Opened 16 years ago

Closed 8 years ago

#2411 closed defect (fixed)

gdal_grid inefficiencies

Reported by: pagameba Owned by: dron
Priority: normal Milestone:
Component: Utilities Version: svn-trunk
Severity: normal Keywords: gdal_grid efficiency
Cc:

Description

This ticket is to trac my experience with gdal_grid and offer some feedback on my particular use case in which I was not able to get it to produce a DEM in an reasonable amount of time.

I am working with about 1.8 million points of XYZ data that I originally got in about 1800 separate files, each covering a small rectangular region.

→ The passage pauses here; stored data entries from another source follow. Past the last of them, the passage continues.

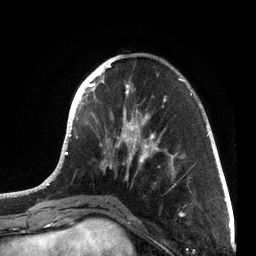
Breast MRI, one axial slice. Slice 24 of 72 in the series (ordered by position). Cropped to one breast. Dynamic contrast-enhanced series, time point 2 of 7 at this slice position (early post-contrast). 3 T. TE 2.1 ms, TR 5.1 ms. 2.2 mm slice thickness. 256 × 256 image matrix, field of view 160 × 160 mm. Female patient.
Outlined on this slice (semi-automatic segmentation, software-assisted and operator-edited):
- enhancing-tissue mask used for the functional tumour volume (all voxels passing the contrast-enhancement thresholds inside the analysis volume; usually the tumour): bounding box (x1, y1, x2, y2) in pixels: (36, 55, 215, 201)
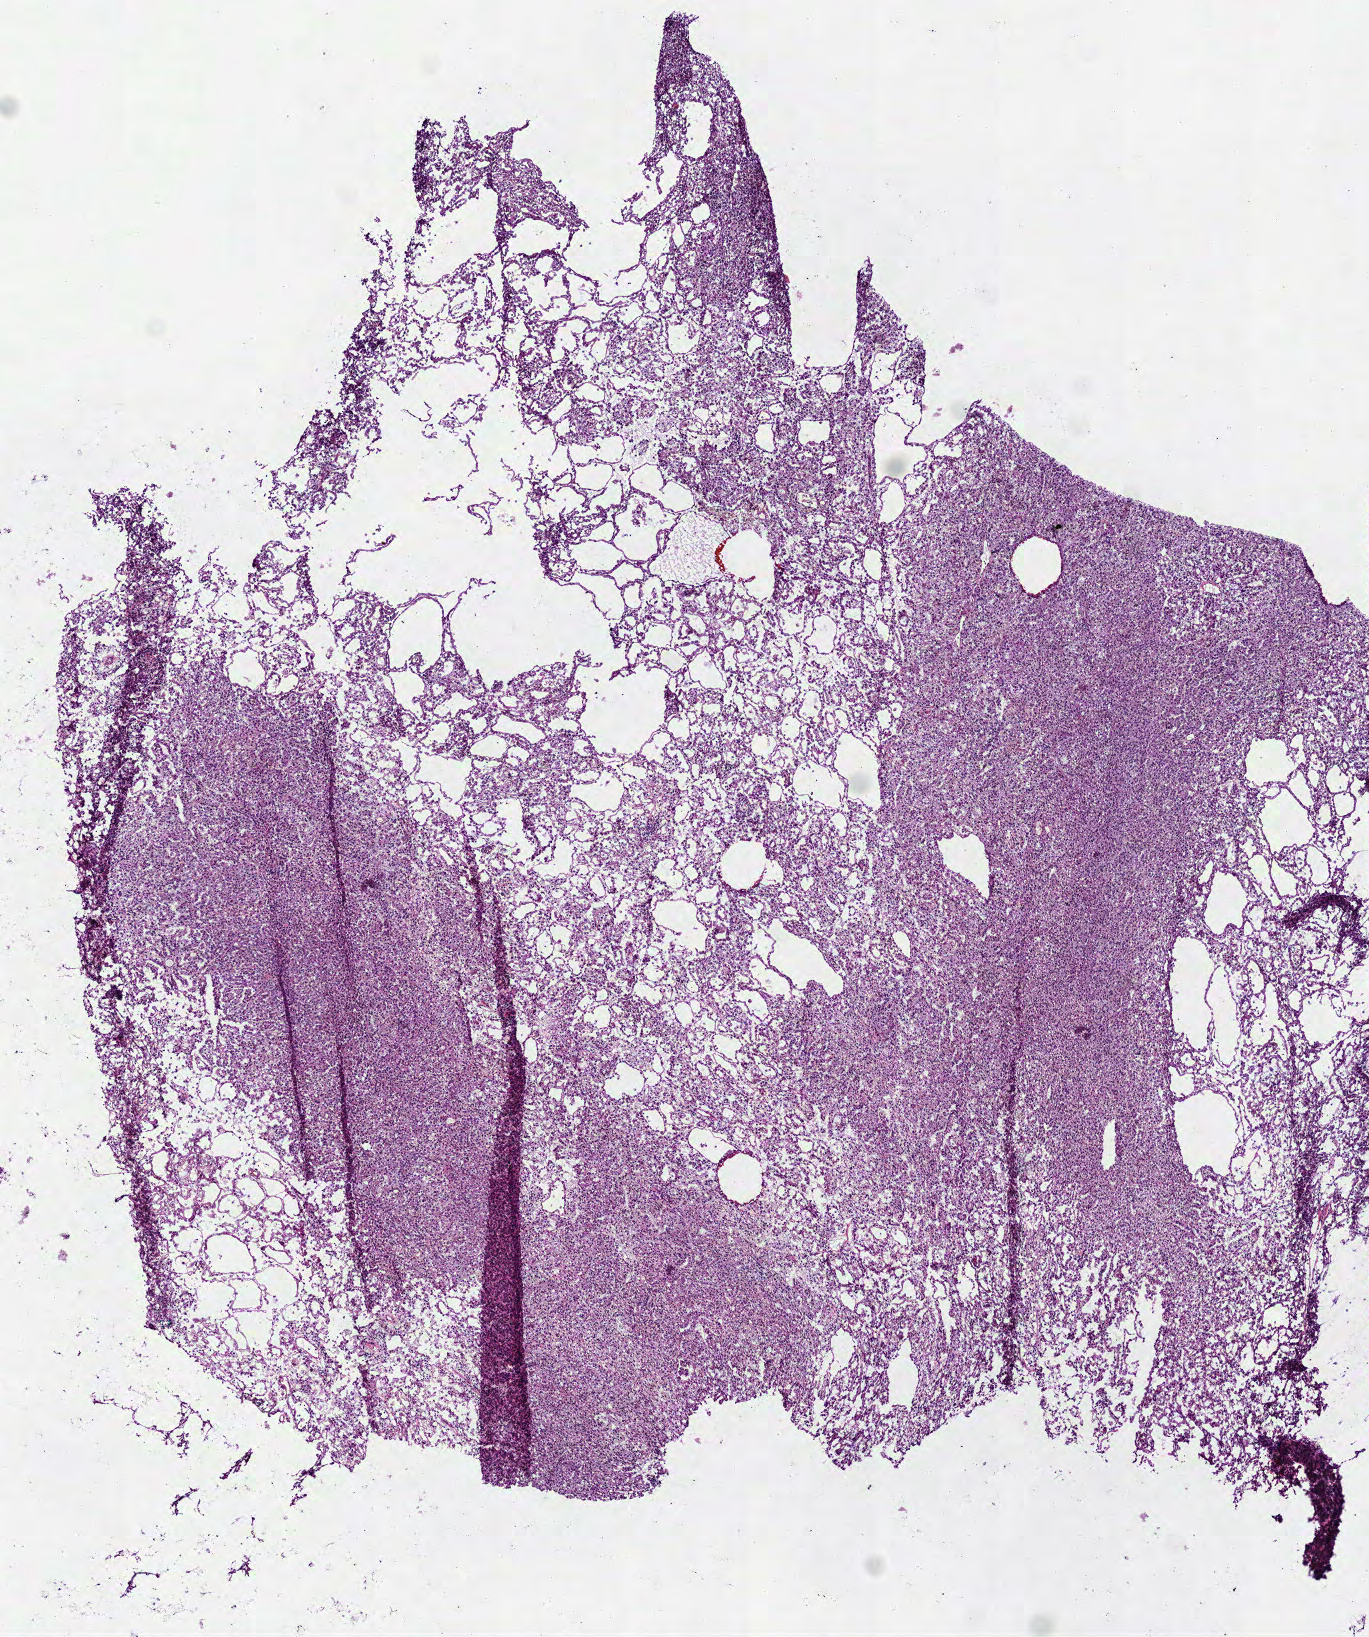
Whole-slide histology image, Hematoxylin and eosin (H&E) stained — whole scanned area (about 5.5 x 6.6 mm) shown as a low-resolution overview; frozen section from the bottom of the tissue portion; kidney, primary tumour sample. Female, age 61 years at initial diagnosis.
* AJCC pathologic stage: I (7th edition)
* pathologic diagnosis: Papillary adenocarcinoma, NOS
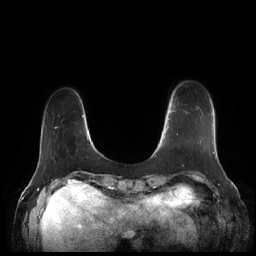
Breast MRI (dynamic contrast-enhanced), one axial slice. Slice 31 of 252 in the series (ordered by position). Dynamic contrast-enhanced series, time point 2 of 7 at this slice position (early post-contrast). 1.5 T. TE 1.9 ms, TR 4.1 ms. 0.8 mm slice thickness. 256 × 256 image matrix, field of view 340 × 340 mm. Female patient.
Annotated regions visible in this slice (semi-automatic segmentation, software-assisted and operator-edited):
- enhancing-tissue mask used for the functional tumour volume (all voxels passing the contrast-enhancement thresholds inside the analysis volume; usually the tumour): bounding box <164,111,212,143> (left, top, right, bottom; pixels)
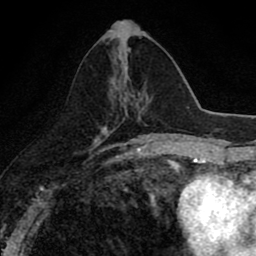
Breast MRI (dynamic contrast-enhanced), one axial slice. Position 36 of 80 along the scan axis. Cropped to one breast. Dynamic contrast-enhanced series, time point 2 of 8 at this slice position (early post-contrast). 1.5 T. TE 2.7 ms, TR 6.8 ms. 2 mm slice thickness. 256 × 256 image matrix. Female patient.
Outlined on this slice (semi-automatic segmentation, software-assisted and operator-edited):
- enhancing-tissue mask used for the functional tumour volume (all voxels passing the contrast-enhancement thresholds inside the analysis volume; usually the tumour): bounding box [x1, y1, x2, y2] px = [113, 50, 149, 115]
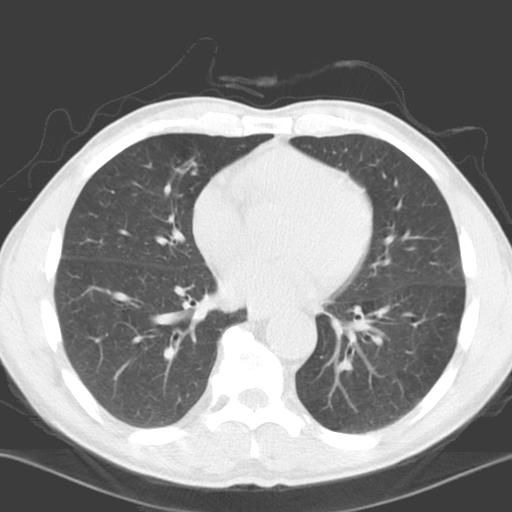
Low-dose screening chest CT, axial slice, first (baseline) screen, lung window (W 1500 / L -600 HU), standard (soft-tissue) reconstruction kernel (C). Male, age 65 years at enrolment. Current smoker at enrolment.
Expert reader's lesion annotation, box from (x=147, y=152) to (x=206, y=216) px. The exam's reader record, not a measurement of the box and not confirmed to be the same lesion: non-calcified nodule or mass ≥4 mm, right lower lobe, 5 × 5 mm, poorly defined margins, soft tissue attenuation. Participant outcome: lung cancer diagnosed 1144 days after this screen (after the third annual screen) — squamous cell carcinoma, NOS, right middle lobe, poorly differentiated (G3), stage IA (AJCC 6th edition), 23 mm at pathology.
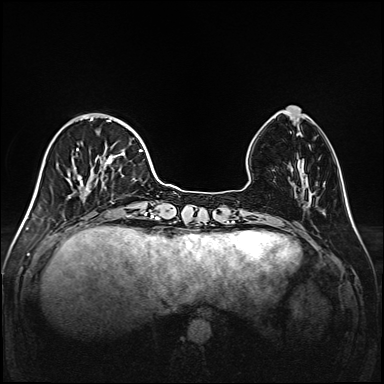
Breast MRI (dynamic contrast-enhanced), one axial slice; slice 45 of 208 in the series (ordered by position); dynamic contrast-enhanced series, time point 2 of 6 at this slice position (early post-contrast); 1.5 T; TE 2.3 ms, TR 5.2 ms; 1 mm slice thickness; 384 × 384 image matrix, field of view 320 × 320 mm. Female patient.
Structures marked on this image (semi-automatic segmentation, software-assisted and operator-edited):
- enhancing-tissue mask used for the functional tumour volume (all voxels passing the contrast-enhancement thresholds inside the analysis volume; usually the tumour): bounding box (x1, y1, x2, y2) in pixels: (52, 114, 147, 216)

The data was captured at about 70m intervals or better in some cases, so I was hoping to produce a DEM at about 70m per pixel or better resolution. For my target area, this resulted in an desired output size of about 6000 x 6000 pixels.

My initial attempt was to combine all the XYZ files into a single CSV file and set up a VRT file, then pass this to gdal_grid. When nothing happened for several hours, I started to wonder about what I had attempted. I started trying alternate algorithms each with similar results. Then I took the drastic step of looking at the code and realized that it does an exhaustive loop over all the input points for every cell in the output raster - I roughly calculated this would take several years to run to completion on my machine and started looking for an alternative approach.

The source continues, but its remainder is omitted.